Our approach incorporates novel techniques to accelerate and theoretically guarantee convergence while leveraging vectorization and GPU parallelism for efficiency.
On the OPT-30B model with 70% sparsity, ALPS achieves a 13% reduction in test perplexity on the WikiText dataset and a 19% improvement in zero-shot benchmark performance compared to existing methods.

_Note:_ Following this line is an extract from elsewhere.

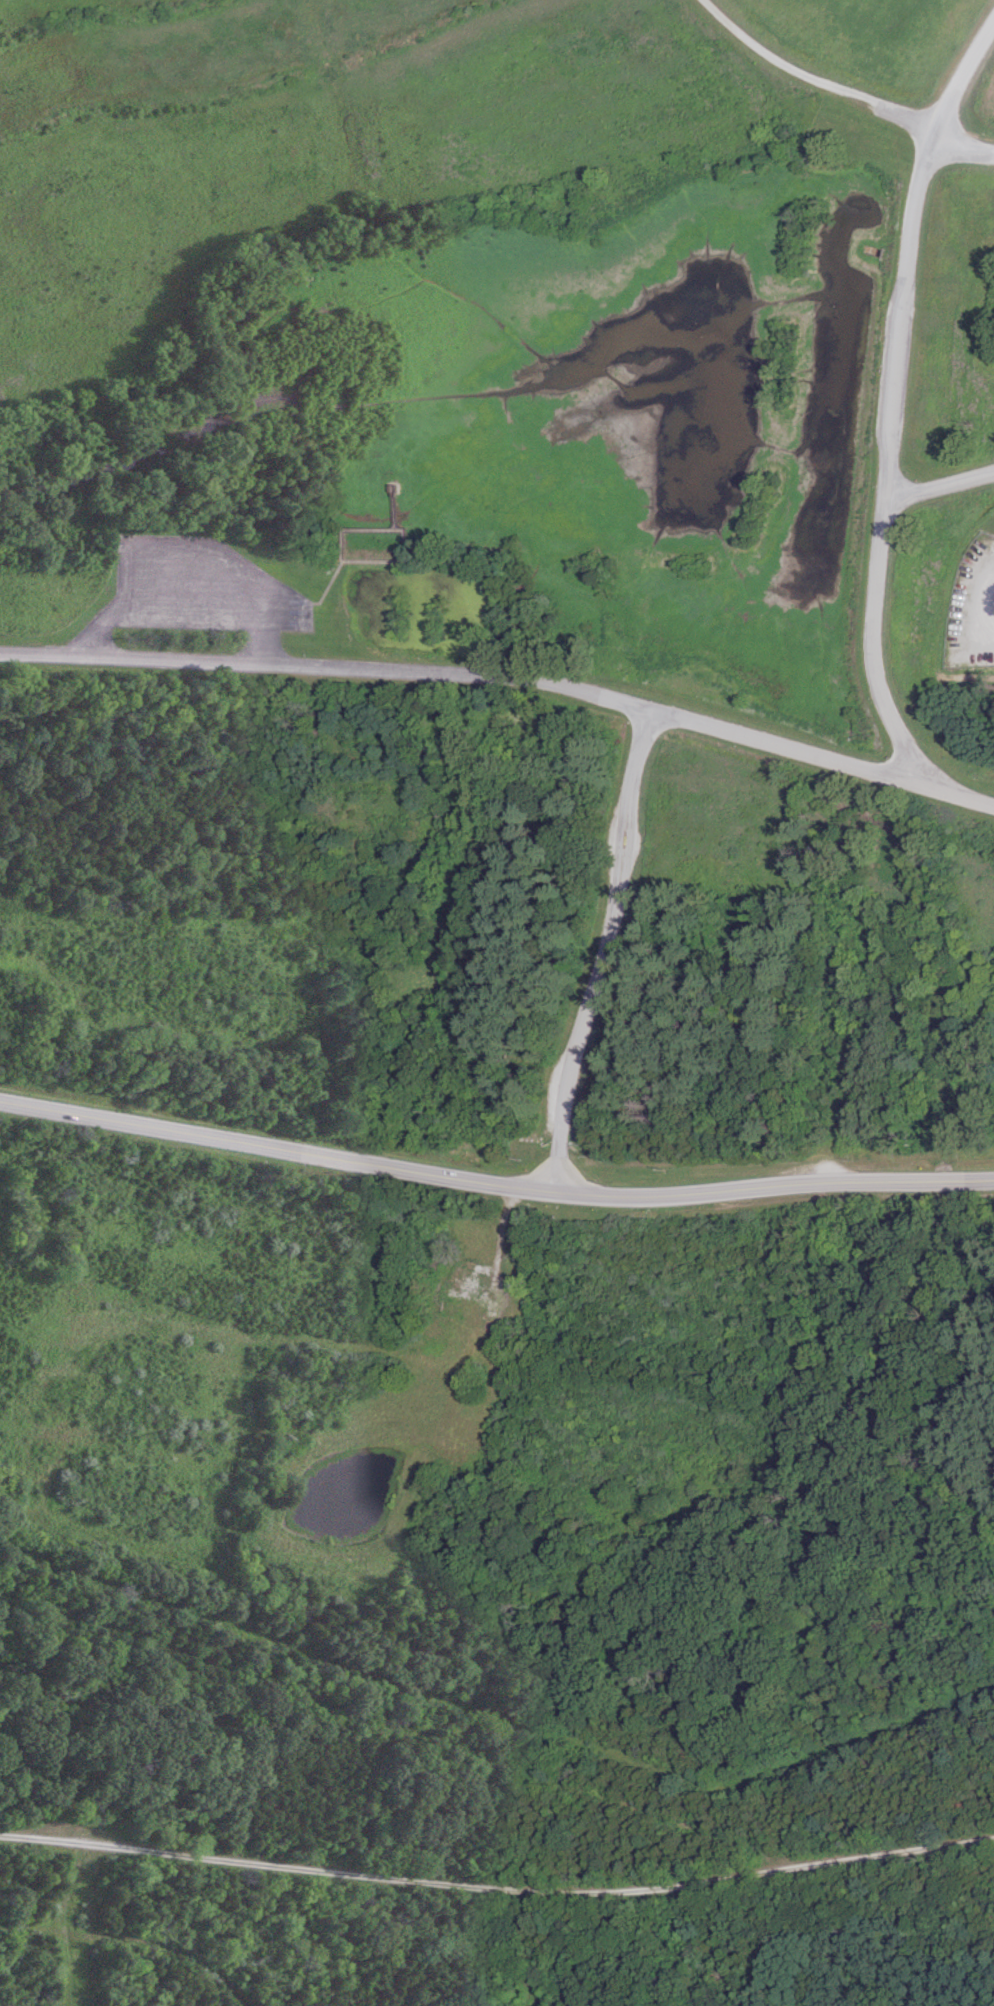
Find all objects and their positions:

- Score: 14.310720048047136
- License: http://creativecommons.org/licenses/by/4.0/
- Abstract: The impressive performance of Large Language Models (LLMs) across various natural language processing tasks comes at the cost of vast computational resources and storage requirements. One-shot pruning techniques offer a way to alleviate these burdens by removing redundant weights without the need for retraining. Yet, the massive scale of LLMs often forces current pruning approaches to rely on heuristics instead of optimization-based techniques, potentially resulting in suboptimal compression. In this paper, we introduce ALPS, an optimization-based framework that tackles the pruning problem using the operator splitting technique and a preconditioned conjugate gradient-based post-processing step. Our approach incorporates novel techniques to accelerate and theoretically guarantee convergence while leveraging vectorization and GPU parallelism for efficiency. ALPS substantially outperforms state-of-the-art methods in terms of the pruning objective and perplexity reduction, particularly for highly sparse models. On the OPT-30B model with 70% sparsity, ALPS achieves a 13% reduction in test perplexity on the WikiText dataset and a 19% improvement in zero-shot benchmark performance compared to existing methods.